In 2014, half of new license spend in BI will be driven by data discovery requirements.  The majority of BI vendors will make data discovery their prime BI platform offering, shifting from reporting centric to analysis centric BI. As a result, existing vendors will lose relevance in OLAP, dashboards, and ad hoc query with a shift to geospatial and location intelligence, embedded advanced analytics, and support for big data sources.

Bottom line: the data layer is not yet well defined and opportunities abound for vendors to position themselves for differentiation and a land grab.

Keynote Abstract:
“Machine Analytics Driving Industrial Outcomes at GE”

General Electric (GE) is one of the world’s leading provider of industrial equipment and machinery - moving, powering, and healing the world.
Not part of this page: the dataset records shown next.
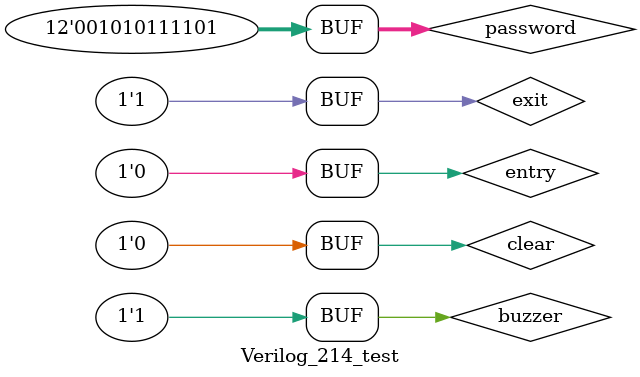
<source format=v>


/*-------------------------------------TEST BENCH------------------------------------------------*/
/*PROJECT:AUTOMATED VEHICLE PARKING ENTRY AND EXIT

//DATAFLOW VERILOG CODE FOR AUTOMATED ENTRY AND EXIT OF VEHICLES 

//CHANDRIKA.T.G-16CO214


//ABSTRACT
		
		•	Unique password will be given to each vehicle owned by the residents which works for both entry and exit.
		•	Keep the count of two wheelers and four wheelers separately at any instant of time.
		•	Separate entry for two and four wheelers.
*/
//FUNCTIONALITY
 //Following is the test bench for 2 wheelers

module Verilog_214_test;
reg buzzer; //user can enter the password only if buzzer is pressed
reg [12:1]password;//password entered by the user			
reg clear;//to clear the counter to count the number of chances
reg clear_new;//to clear the counter to count the number of chances after correct password is entered
reg entry;
reg exit;
wire [2:1]count_entry;//To count the number of times buzzer pressed by each user while entering
wire [2:1]count_exit;//To count the number of times buzzer pressed by each user while exiting
wire gate_open;//will be equal to 1 if entered password is accepted else 0
wire gate_closed;//will be equal to 0 if entered password is accepted else 1 if access is denied
wire [12:1]num_in_park_slot;//Total number of vehicles in the parking slot at given point of time
wire [2:1]count_next_entry;//To give count_entry+1
wire [2:1]count_next_exit;//To give count_exit+1
wire [12:1]num_entry_next;//To calculate num_in_park_slot+1 while entering
wire [12:1]num_exit_next;//To calculate num_in_park_slot+1 while exiting
wire [2:1] count_prev_entry;//To give count_entry-1
wire [2:1] count_prev_exit;//To give count_exit-1
VerilogBM_214 test(buzzer,entry,exit,password,clear,clear_new,gate_open,gate_closed,count_entry,count_exit,num_in_park_slot,count_next_entry,count_next_exit,num_entry_next,num_exit_next,count_prev_entry,count_prev_exit);
initial
begin
	$dumpfile("VerilogBM_214_2w.vcd");
	$dumpvars;
end

initial begin
	buzzer=1'b0;
	clear=1'b1;
	entry=1'b1;
	exit=1'b0;
	#10
		entry=1'b1;
		exit=0;
		clear=1'b0;
		buzzer=1'b1;
		password=12'd722;
	#10
		entry=1'b1;
		exit=0;
		clear=1'b0;
		buzzer=1'b1;
		password=12'd420;
	#10
		entry=1'b1;
		exit=0;
		clear=1'b0;
		buzzer=1'b1;
		password=12'd434;
	#10
		entry=1'b1;
		exit=0;
		clear=1'b0;
		buzzer=1'b1;
		password=12'd436;
	#10
		exit=1'b0;
		entry=1;
		clear=1'b0;
		buzzer=1'b1;
		password=12'd460;
	#10
		entry=1'b1;
		exit=0;
		clear=1'b0;
		buzzer=1'b1;
		password=12'd567;
	#10
		exit=0;
		entry=1;
		clear=1'b0;
		buzzer=1'b1;
		password=12'd791;
	#10
		exit=0;
		entry=1;
		clear=1'b0;
		buzzer=1'b1;
		password=12'd460;
	
	#10
		entry=1;
		exit=0;
		buzzer=1'b1;
		clear=1'b0;
		password=12'd500;
	#10
		exit=0;
		entry=1;
		buzzer=1'b1;
		password=12'd207;
		clear=1'b0;
	#10
		exit=1;
		entry=0;
		buzzer=1'b1;
		password=12'd217;
		clear=1'b0;
	#10
		exit=1;
		entry=0;
		buzzer=1'b1;
		password=12'd701;
		clear=1'b0;
		
end 
initial

$monitor("\nentry=%b\texit=%b\tBuzzer=%b\tPassword=%3d\tgate open=%b\tgate closed=%b\tnumber of vehicles in parking slot=%2d",entry,exit,buzzer,password,gate_open,gate_closed,num_in_park_slot);

endmodule
</source>
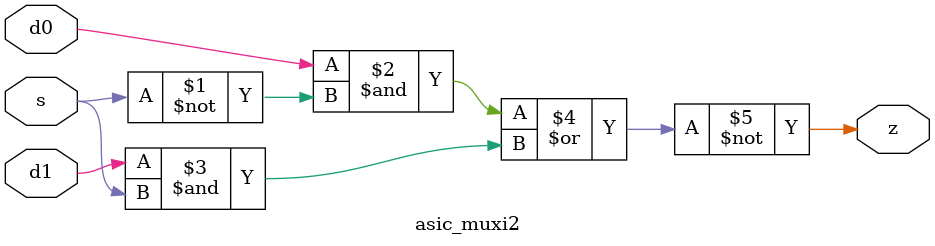
<source format=v>

module asic_muxi2
   (
    input  d0,
    input  d1,
    input  s,
    output z
    );

   assign z = ~((d0 & ~s) | (d1 & s));

endmodule

</source>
GE provides services to industrial clients worldwide, minimizing unplanned downtime for assets and driving operational efficiencies. Data management and advanced analytics are core to GE’s recent success in delivering superior software-based services to customers across aviation, power generation, oil & gas, healthcare, and transportation.

GE shared real-world case studies demonstrating tangible operational benefits - ranging from fuel savings to improving productivity to reducing unscheduled maintenance to enhancing on-time performance — by tightly integrating machines, networked sensors, industrial-strength data, and software to enable intelligent insights and affect measurable outcomes.